▼▼▼

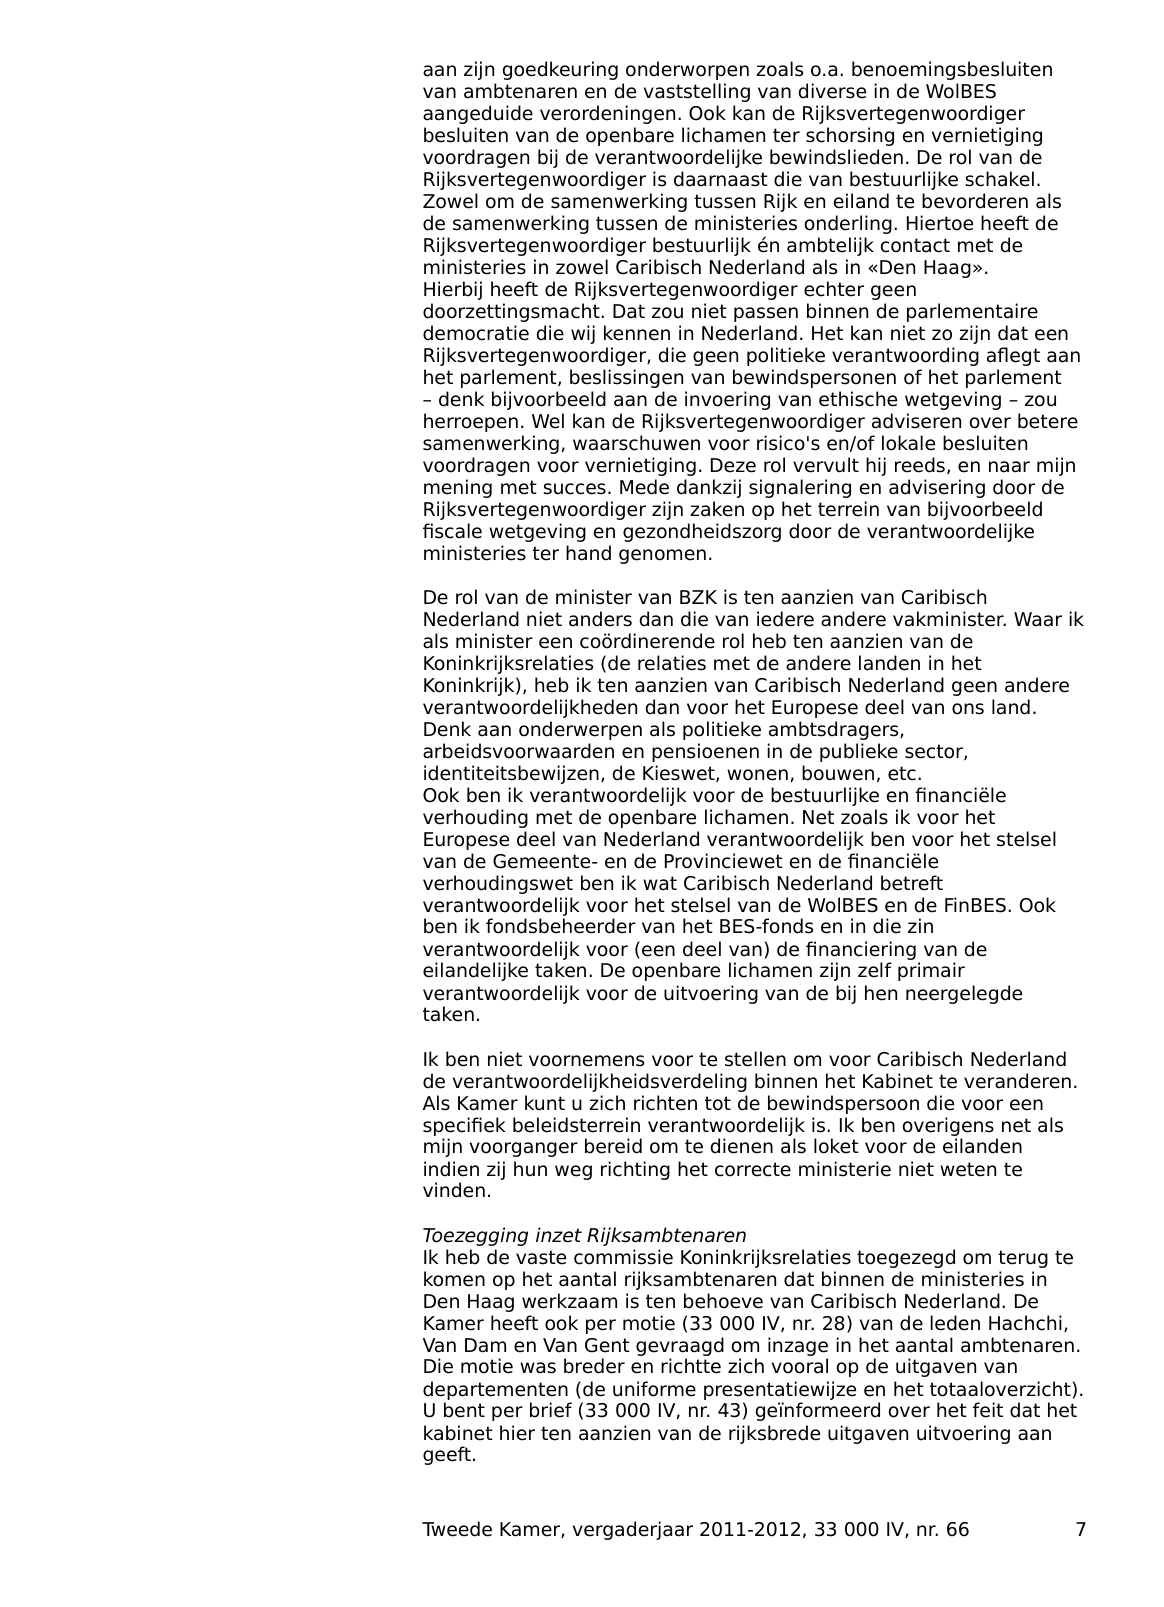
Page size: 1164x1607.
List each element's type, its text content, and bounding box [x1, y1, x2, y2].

text Ik ben niet voornemens voor te stellen om voor Caribisch Nederland de verantwoordelijkheidsverdeling binnen het Kabinet te veranderen. Als Kamer kunt u zich richten tot de bewindspersoon die voor een specifiek beleidsterrein verantwoordelijk is. Ik ben overigens net als mijn voorganger bereid om te dienen als loket voor de eilanden indien zij hun weg richting het correcte ministerie niet weten te vinden. [422, 1048, 1087, 1202]
text Hierbij heeft de Rijksvertegenwoordiger echter geen doorzettingsmacht. Dat zou niet passen binnen de parlementaire democratie die wij kennen in Nederland. Het kan niet zo zijn dat een Rijksvertegenwoordiger, die geen politieke verantwoording aflegt aan het parlement, beslissingen van bewindspersonen of het parlement – denk bijvoorbeeld aan de invoering van ethische wetgeving – zou herroepen. Wel kan de Rijksvertegenwoordiger adviseren over betere samenwerking, waarschuwen voor risico's en/of lokale besluiten voordragen voor vernietiging. Deze rol vervult hij reeds, en naar mijn mening met succes. Mede dankzij signalering en advisering door de Rijksvertegenwoordiger zijn zaken op het terrein van bijvoorbeeld fiscale wetgeving en gezondheidszorg door de verantwoordelijke ministeries ter hand genomen. [422, 279, 1087, 564]
text Ook ben ik verantwoordelijk voor de bestuurlijke en financiële verhouding met de openbare lichamen. Net zoals ik voor het Europese deel van Nederland verantwoordelijk ben voor het stelsel van de Gemeente- en de Provinciewet en de financiële verhoudingswet ben ik wat Caribisch Nederland betreft verantwoordelijk voor het stelsel van de WolBES en de FinBES. Ook ben ik fondsbeheerder van het BES-fonds en in die zin verantwoordelijk voor (een deel van) de financiering van de eilandelijke taken. De openbare lichamen zijn zelf primair verantwoordelijk voor de uitvoering van de bij hen neergelegde taken. [422, 784, 1087, 1026]
text Ik heb de vaste commissie Koninkrijksrelaties toegezegd om terug te komen op het aantal rijksambtenaren dat binnen de ministeries in Den Haag werkzaam is ten behoeve van Caribisch Nederland. De Kamer heeft ook per motie (33 000 IV, nr. 28) van de leden Hachchi, Van Dam en Van Gent gevraagd om inzage in het aantal ambtenaren. Die motie was breder en richtte zich vooral op de uitgaven van departementen (de uniforme presentatiewijze en het totaaloverzicht). U bent per brief (33 000 IV, nr. 43) geïnformeerd over het feit dat het kabinet hier ten aanzien van de rijksbrede uitgaven uitvoering aan geeft. [422, 1247, 1087, 1466]
text aan zijn goedkeuring onderworpen zoals o.a. benoemingsbesluiten van ambtenaren en de vaststelling van diverse in de WolBES aangeduide verordeningen. Ook kan de Rijksvertegenwoordiger besluiten van de openbare lichamen ter schorsing en vernietiging voordragen bij de verantwoordelijke bewindslieden. De rol van de Rijksvertegenwoordiger is daarnaast die van bestuurlijke schakel. Zowel om de samenwerking tussen Rijk en eiland te bevorderen als de samenwerking tussen de ministeries onderling. Hiertoe heeft de Rijksvertegenwoordiger bestuurlijk én ambtelijk contact met de ministeries in zowel Caribisch Nederland als in «Den Haag». [422, 59, 1087, 279]
text De rol van de minister van BZK is ten aanzien van Caribisch Nederland niet anders dan die van iedere andere vakminister. Waar ik als minister een coördinerende rol heb ten aanzien van de Koninkrijksrelaties (de relaties met de andere landen in het Koninkrijk), heb ik ten aanzien van Caribisch Nederland geen andere verantwoordelijkheden dan voor het Europese deel van ons land. Denk aan onderwerpen als politieke ambtsdragers, arbeidsvoorwaarden en pensioenen in de publieke sector, identiteitsbewijzen, de Kieswet, wonen, bouwen, etc. [422, 587, 1087, 784]
subtitle Toezegging inzet Rijksambtenaren [422, 1224, 1087, 1247]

▲▲▲

• [Exercise objective]: Please repeat each line above exactly as it appears, but omit the pictures.

• [Output for this exercise]:
Page size: 1164x1607.
List each element's type, its text content, and bounding box [x1, y1, x2, y2].

text Ik ben niet voornemens voor te stellen om voor Caribisch Nederland de verantwoordelijkheidsverdeling binnen het Kabinet te veranderen. Als Kamer kunt u zich richten tot de bewindspersoon die voor een specifiek beleidsterrein verantwoordelijk is. Ik ben overigens net als mijn voorganger bereid om te dienen als loket voor de eilanden indien zij hun weg richting het correcte ministerie niet weten te vinden. [422, 1048, 1087, 1202]
text Hierbij heeft de Rijksvertegenwoordiger echter geen doorzettingsmacht. Dat zou niet passen binnen de parlementaire democratie die wij kennen in Nederland. Het kan niet zo zijn dat een Rijksvertegenwoordiger, die geen politieke verantwoording aflegt aan het parlement, beslissingen van bewindspersonen of het parlement – denk bijvoorbeeld aan de invoering van ethische wetgeving – zou herroepen. Wel kan de Rijksvertegenwoordiger adviseren over betere samenwerking, waarschuwen voor risico's en/of lokale besluiten voordragen voor vernietiging. Deze rol vervult hij reeds, en naar mijn mening met succes. Mede dankzij signalering en advisering door de Rijksvertegenwoordiger zijn zaken op het terrein van bijvoorbeeld fiscale wetgeving en gezondheidszorg door de verantwoordelijke ministeries ter hand genomen. [422, 279, 1087, 564]
text Ook ben ik verantwoordelijk voor de bestuurlijke en financiële verhouding met de openbare lichamen. Net zoals ik voor het Europese deel van Nederland verantwoordelijk ben voor het stelsel van de Gemeente- en de Provinciewet en de financiële verhoudingswet ben ik wat Caribisch Nederland betreft verantwoordelijk voor het stelsel van de WolBES en de FinBES. Ook ben ik fondsbeheerder van het BES-fonds en in die zin verantwoordelijk voor (een deel van) de financiering van de eilandelijke taken. De openbare lichamen zijn zelf primair verantwoordelijk voor de uitvoering van de bij hen neergelegde taken. [422, 784, 1087, 1026]
text Ik heb de vaste commissie Koninkrijksrelaties toegezegd om terug te komen op het aantal rijksambtenaren dat binnen de ministeries in Den Haag werkzaam is ten behoeve van Caribisch Nederland. De Kamer heeft ook per motie (33 000 IV, nr. 28) van de leden Hachchi, Van Dam en Van Gent gevraagd om inzage in het aantal ambtenaren. Die motie was breder en richtte zich vooral op de uitgaven van departementen (de uniforme presentatiewijze en het totaaloverzicht). U bent per brief (33 000 IV, nr. 43) geïnformeerd over het feit dat het kabinet hier ten aanzien van de rijksbrede uitgaven uitvoering aan geeft. [422, 1247, 1087, 1466]
text aan zijn goedkeuring onderworpen zoals o.a. benoemingsbesluiten van ambtenaren en de vaststelling van diverse in de WolBES aangeduide verordeningen. Ook kan de Rijksvertegenwoordiger besluiten van de openbare lichamen ter schorsing en vernietiging voordragen bij de verantwoordelijke bewindslieden. De rol van de Rijksvertegenwoordiger is daarnaast die van bestuurlijke schakel. Zowel om de samenwerking tussen Rijk en eiland te bevorderen als de samenwerking tussen de ministeries onderling. Hiertoe heeft de Rijksvertegenwoordiger bestuurlijk én ambtelijk contact met de ministeries in zowel Caribisch Nederland als in «Den Haag». [422, 59, 1087, 279]
text De rol van de minister van BZK is ten aanzien van Caribisch Nederland niet anders dan die van iedere andere vakminister. Waar ik als minister een coördinerende rol heb ten aanzien van de Koninkrijksrelaties (de relaties met de andere landen in het Koninkrijk), heb ik ten aanzien van Caribisch Nederland geen andere verantwoordelijkheden dan voor het Europese deel van ons land. Denk aan onderwerpen als politieke ambtsdragers, arbeidsvoorwaarden en pensioenen in de publieke sector, identiteitsbewijzen, de Kieswet, wonen, bouwen, etc. [422, 587, 1087, 784]
subtitle Toezegging inzet Rijksambtenaren [422, 1224, 1087, 1247]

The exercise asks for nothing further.